**EXERCISES TO COMPLETE:**
1/ Could you pull out, word for word, the part of the forum post on the missed miscarriage that opens with the words containing "## skj2011 (Jul" and closes with "interfering with conceiving."?
2/ How might the forum post weighing a D&C against cytotec carry on after its last line? Write that continuation.

**PASSAGE SHOWN:**
# Missed miscarriage at 9 weeks (development stopped at 6 weeks) - D&C or cytotec?



## skj2011 (Jul 19, 2011)

Hi Ladies,

I found out on Friday that I lost my baby two weeks ago (I was 8+ weeks, baby stopped developing at 6 weeks). I had originally decided on doing a D&C to just move things along, but after having some time to read about it, I'm not sure what to do.

It took us a while to conceive this baby (10 cycles) and I don't want to do anything to risk impeding future efforts. I'm trying to weight my options. If you have any info to help me make this decision, that would be really helpful. Here is my current internal battle:

Pros of D&C


Over quickly
According to my acupuncturist, I can TTC as soon as my period returns, which is likely to be 4-6 weeks
My acupuncturist also said that a D&C can be helpful to remove stuff that could have been interfering with conceiving.

**SUPPLIED MATERIAL:**
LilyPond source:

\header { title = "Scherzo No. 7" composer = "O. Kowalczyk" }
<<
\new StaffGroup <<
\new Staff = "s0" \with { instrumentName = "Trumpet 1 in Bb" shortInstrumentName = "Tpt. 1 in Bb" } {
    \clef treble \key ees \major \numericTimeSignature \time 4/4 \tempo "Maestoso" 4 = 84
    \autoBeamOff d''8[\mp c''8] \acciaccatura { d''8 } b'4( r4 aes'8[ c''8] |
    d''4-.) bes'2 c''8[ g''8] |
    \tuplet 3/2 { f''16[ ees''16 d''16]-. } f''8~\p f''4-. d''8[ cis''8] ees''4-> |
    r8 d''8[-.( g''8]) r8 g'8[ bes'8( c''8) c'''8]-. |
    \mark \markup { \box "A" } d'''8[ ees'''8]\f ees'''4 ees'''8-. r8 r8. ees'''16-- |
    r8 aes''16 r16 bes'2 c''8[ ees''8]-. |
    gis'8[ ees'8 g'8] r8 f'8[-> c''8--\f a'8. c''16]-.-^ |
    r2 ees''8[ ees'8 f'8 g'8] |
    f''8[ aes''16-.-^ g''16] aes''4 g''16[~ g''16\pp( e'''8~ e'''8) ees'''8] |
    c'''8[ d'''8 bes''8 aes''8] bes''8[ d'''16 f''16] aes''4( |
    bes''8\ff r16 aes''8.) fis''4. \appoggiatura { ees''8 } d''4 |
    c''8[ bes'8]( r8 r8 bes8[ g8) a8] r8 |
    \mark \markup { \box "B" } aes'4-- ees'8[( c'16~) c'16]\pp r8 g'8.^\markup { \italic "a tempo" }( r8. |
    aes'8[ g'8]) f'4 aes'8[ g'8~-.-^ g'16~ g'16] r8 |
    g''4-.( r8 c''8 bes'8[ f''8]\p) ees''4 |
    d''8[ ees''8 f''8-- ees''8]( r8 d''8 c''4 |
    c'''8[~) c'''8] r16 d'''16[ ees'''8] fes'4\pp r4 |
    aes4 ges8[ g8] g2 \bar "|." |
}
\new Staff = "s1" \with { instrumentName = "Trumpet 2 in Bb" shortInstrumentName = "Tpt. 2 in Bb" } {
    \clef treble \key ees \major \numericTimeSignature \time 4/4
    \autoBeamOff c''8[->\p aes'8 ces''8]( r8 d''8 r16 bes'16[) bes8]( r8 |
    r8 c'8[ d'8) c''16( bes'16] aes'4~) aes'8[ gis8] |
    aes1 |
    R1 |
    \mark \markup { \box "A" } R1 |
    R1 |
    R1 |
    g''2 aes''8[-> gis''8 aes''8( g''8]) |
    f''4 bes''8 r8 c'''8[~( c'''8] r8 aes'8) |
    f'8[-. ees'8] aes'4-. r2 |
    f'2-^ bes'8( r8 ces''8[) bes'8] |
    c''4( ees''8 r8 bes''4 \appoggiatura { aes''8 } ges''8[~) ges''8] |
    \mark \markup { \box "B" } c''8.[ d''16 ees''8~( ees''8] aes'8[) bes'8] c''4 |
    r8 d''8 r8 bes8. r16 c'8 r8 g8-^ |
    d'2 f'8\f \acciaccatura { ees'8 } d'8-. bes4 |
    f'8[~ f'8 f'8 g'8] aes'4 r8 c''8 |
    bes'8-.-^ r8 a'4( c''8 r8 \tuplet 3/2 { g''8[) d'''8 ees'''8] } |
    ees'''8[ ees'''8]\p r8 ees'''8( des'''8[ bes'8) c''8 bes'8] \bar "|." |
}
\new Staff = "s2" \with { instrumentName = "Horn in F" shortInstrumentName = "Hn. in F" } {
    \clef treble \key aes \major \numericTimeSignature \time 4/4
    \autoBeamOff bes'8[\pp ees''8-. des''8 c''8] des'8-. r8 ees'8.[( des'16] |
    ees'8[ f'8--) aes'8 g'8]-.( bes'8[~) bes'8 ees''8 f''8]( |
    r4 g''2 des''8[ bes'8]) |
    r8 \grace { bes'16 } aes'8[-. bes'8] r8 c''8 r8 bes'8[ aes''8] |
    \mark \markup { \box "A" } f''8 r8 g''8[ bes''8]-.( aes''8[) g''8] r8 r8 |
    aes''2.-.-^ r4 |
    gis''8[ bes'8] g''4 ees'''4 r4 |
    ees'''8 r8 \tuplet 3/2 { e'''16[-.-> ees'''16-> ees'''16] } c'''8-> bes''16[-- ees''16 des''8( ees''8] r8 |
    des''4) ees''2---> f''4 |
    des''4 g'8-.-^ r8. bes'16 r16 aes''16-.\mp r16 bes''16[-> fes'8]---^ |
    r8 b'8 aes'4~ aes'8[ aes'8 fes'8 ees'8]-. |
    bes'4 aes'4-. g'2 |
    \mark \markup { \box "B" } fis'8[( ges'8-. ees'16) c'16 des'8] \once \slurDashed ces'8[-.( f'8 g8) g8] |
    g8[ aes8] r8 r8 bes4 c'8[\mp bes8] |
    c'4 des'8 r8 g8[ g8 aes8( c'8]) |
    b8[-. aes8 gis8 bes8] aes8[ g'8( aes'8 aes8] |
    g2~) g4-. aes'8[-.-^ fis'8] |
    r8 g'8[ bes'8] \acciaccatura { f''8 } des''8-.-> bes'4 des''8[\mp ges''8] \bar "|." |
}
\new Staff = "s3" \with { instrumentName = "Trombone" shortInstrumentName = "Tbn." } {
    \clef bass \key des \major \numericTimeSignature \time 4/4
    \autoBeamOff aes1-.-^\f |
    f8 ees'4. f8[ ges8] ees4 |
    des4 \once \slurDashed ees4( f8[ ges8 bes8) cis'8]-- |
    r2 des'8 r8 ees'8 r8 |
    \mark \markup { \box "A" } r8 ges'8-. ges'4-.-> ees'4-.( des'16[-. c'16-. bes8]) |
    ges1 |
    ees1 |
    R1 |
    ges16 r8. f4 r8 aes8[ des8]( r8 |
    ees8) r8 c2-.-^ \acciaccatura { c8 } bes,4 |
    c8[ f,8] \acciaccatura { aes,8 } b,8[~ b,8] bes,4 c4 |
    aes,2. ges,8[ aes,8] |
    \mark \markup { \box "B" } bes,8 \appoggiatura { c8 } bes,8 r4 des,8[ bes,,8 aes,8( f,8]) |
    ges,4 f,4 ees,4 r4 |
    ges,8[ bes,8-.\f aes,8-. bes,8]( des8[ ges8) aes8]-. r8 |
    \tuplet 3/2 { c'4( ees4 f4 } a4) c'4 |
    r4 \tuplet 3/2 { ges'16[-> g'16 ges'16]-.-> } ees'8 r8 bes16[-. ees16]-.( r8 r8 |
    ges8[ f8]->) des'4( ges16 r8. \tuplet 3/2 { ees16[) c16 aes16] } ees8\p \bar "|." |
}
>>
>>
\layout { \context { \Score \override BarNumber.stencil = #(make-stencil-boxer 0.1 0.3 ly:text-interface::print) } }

**RESULTS OF THE EXERCISE:**
1/
## skj2011 (Jul 19, 2011)

Hi Ladies,

I found out on Friday that I lost my baby two weeks ago (I was 8+ weeks, baby stopped developing at 6 weeks). I had originally decided on doing a D&C to just move things along, but after having some time to read about it, I'm not sure what to do.

It took us a while to conceive this baby (10 cycles) and I don't want to do anything to risk impeding future efforts. I'm trying to weight my options. If you have any info to help me make this decision, that would be really helpful. Here is my current internal battle:

Pros of D&C


Over quickly
According to my acupuncturist, I can TTC as soon as my period returns, which is likely to be 4-6 weeks
My acupuncturist also said that a D&C can be helpful to remove stuff that could have been interfering with conceiving.

2/
Cons of D&C


Asherman's syndrome. My midwife told me this risk was really small and only really affected people who have multiple D&Cs, but my research revealed a risk of between 7.7% - 30+%!!! This is the one that really freaks me out.
Other risks of surgery/anesthesia

Pros of Cytotec/Medical method


More "natural" in my mind
No added risk of impeding future fertility Is this true?

Cons of Cytotec/Medical method


Risk of bleeding 
May need D&C anyway
Pain!

I also have some questions about taking cytotec:


How long does it take for your cycle to return, typically?
Is there any reason to not TTC immediately after my cycle returns. 

I'm so conflicted on what to do. I just wish I had a crystal ball.

Thanks!

S


----------



## brambleberry (Oct 20, 2011)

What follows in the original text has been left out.